Читаем Фотография. Между документом и современным искусством полностью

Непрочность, незначительность и вписанность в особое место – вот некоторые из черт, характерных также для работ Томаса Хиршхорна. Его серию «Жалобы, звери, политики» (1995) составляют большие куски упаковочного картона, грубо отрезанные или оторванные, похожие на надписи, которыми пользуются нищие. Но вместо призывов к милосердию они представляют фотографии, вырезанные из журналов: мир роскоши и потребления наряду с драмами и трагедиями нашего мира и нашего века. Изображения сопровождаются нацарапанными шариковой ручкой комментариями, где сменяют друг друга негодование, критика, недоверие, вопросы или жалобы. Они оправдывают сближение двух снимков, служат критической подписью к ним, подчеркивают противоречия или выражают замешательство, которое эти снимки часто вызывают: «Помогите мне! Пожалуйста. Эту афишу сделал нацист [sic]. Я нахожу ее прекрасной. Почему?» Снимки репортажей, бедность картонной основы, намеренная прозаичность сообщений с их зачастую приблизительной орфографией и неуверенным почерком передают социальную нищету, экономическую эксплуатацию, политическую ущемленность, военную трагедию, культурное убожество, физическое страдание. Напротив, реклама, логотипы больших интернациональных фирм, знаковые виды «общества спектакля» представляют другую сторону мира: коммерцию, роскошь, потребление, легкую жизнь, удовольствия, удобства, деньги.
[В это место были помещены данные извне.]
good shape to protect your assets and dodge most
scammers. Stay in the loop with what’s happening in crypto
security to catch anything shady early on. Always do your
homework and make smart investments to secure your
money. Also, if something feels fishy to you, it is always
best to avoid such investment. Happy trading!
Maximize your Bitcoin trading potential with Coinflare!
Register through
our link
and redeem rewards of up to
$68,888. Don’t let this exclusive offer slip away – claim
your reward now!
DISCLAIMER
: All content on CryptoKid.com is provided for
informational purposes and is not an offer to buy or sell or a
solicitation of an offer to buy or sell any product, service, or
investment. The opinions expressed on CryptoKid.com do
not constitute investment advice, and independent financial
Работа Хиршхорна держится не столько на содержании (контраст сфабрикованного и отрекламированного счастья и человеческих трагедий в репортажах), сколько на циркуляции изображений: их маршрутах, скоростях, происхождении, то есть их траекториях и видимости. «Единственное, что меня интересует, – заявляет Хиршхорн, – это подчеркнуть, что моя работа сделана для улицы и на улице»[668]. Тем не менее привязанность к улице не имеет ничего общего с отрицанием пространства галерей или институциональной критики.
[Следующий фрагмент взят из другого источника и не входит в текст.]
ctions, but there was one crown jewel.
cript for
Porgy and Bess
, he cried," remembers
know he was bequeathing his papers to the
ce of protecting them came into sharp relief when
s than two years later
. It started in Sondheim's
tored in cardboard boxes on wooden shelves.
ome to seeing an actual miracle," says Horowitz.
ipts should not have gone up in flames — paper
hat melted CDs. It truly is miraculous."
Критическая ценность произведений на самом деле остается неотделимой от мест их размещения и формы. Профанные алтари из серии «Autels» (1997–2000), посвященные Питу Мондриану, Отто Фрейндлиху, Ингеборг Бахман и Раймонду Карверу, построены на тротуарах. Они имеют форму витрин, наполненных свечами, букетами цветов, плюшевыми медведями, нацарапанными на обрывках бумаги записками, вырезками статей из прессы, фотокопиями и любительскими или журнальными фотографиями. Они похожи на алтари, спонтанно возникающие на местах гибели некоторых знаменитостей, составленные из бедных, вторичных или случайных материалов (фотография здесь трактуется именно в таком духе). Они обречены на исчезновение от рук прохожих, жителей соседних домов, мусорщиков и полицейских. Алтари подчиняются эстетической стратегии, направленной на то, чтобы черпать визуальную энергию, формальную силу и новую критическую способность в непрочности, бедности, спонтанности и временности: «Их слабость – это как бы стратегия»[669] (Хиршхорн). Этой эстетической стратегии соответствуют горизонтальная структура, случайное размещение и эфемерный характер алтарей, которые становятся своего рода антимонументами, противоположностью вертикальности, торжественности и вечности монументальных конструкций. В отличие от «политического искусства», выбор слабых форм, бедных материалов, случайного размещения и кратких сроков для Хиршхорна является способом «делать искусство политически»[670]. Параллельно иерархическим и центрированным моделям памятников политического искусства, задуманным, чтобы нечто утвердить, навязать или противопоставить, речь идет о том, чтобы политически переустроить искусство, внедрить антииерархические виды горизонтальных витрин, скорее поставить вопросы, чем дать ответы; речь идет об отстраненности, слабости, бедности. Совершается переход от политического искусства к искусству, сделанному политически, от формы-древа к форме-ризоме, столь дорогой Делезу, то есть к «системе без центра, не иерархической и не значащей, без начальника, организующей памяти и центрального автомата»[671]. Это противоположно антиархитектурным позициям Кшиштофа Водичко и Гордона Матта-Кларка, которые еще остаются пленниками той самой логики монументов.

Политически ориентированное искусство отвергает настоящее во имя будущего, стремится к воплощению идеала и связано с понятием обязательства, тогда как «делать искусство политически», напротив, означает изобретать новые процедуры для того, чтобы проблематизировать существующие вещи: процедуры искусства, образности и медиа, процедуры жизни и даже процедуры общественной борьбы.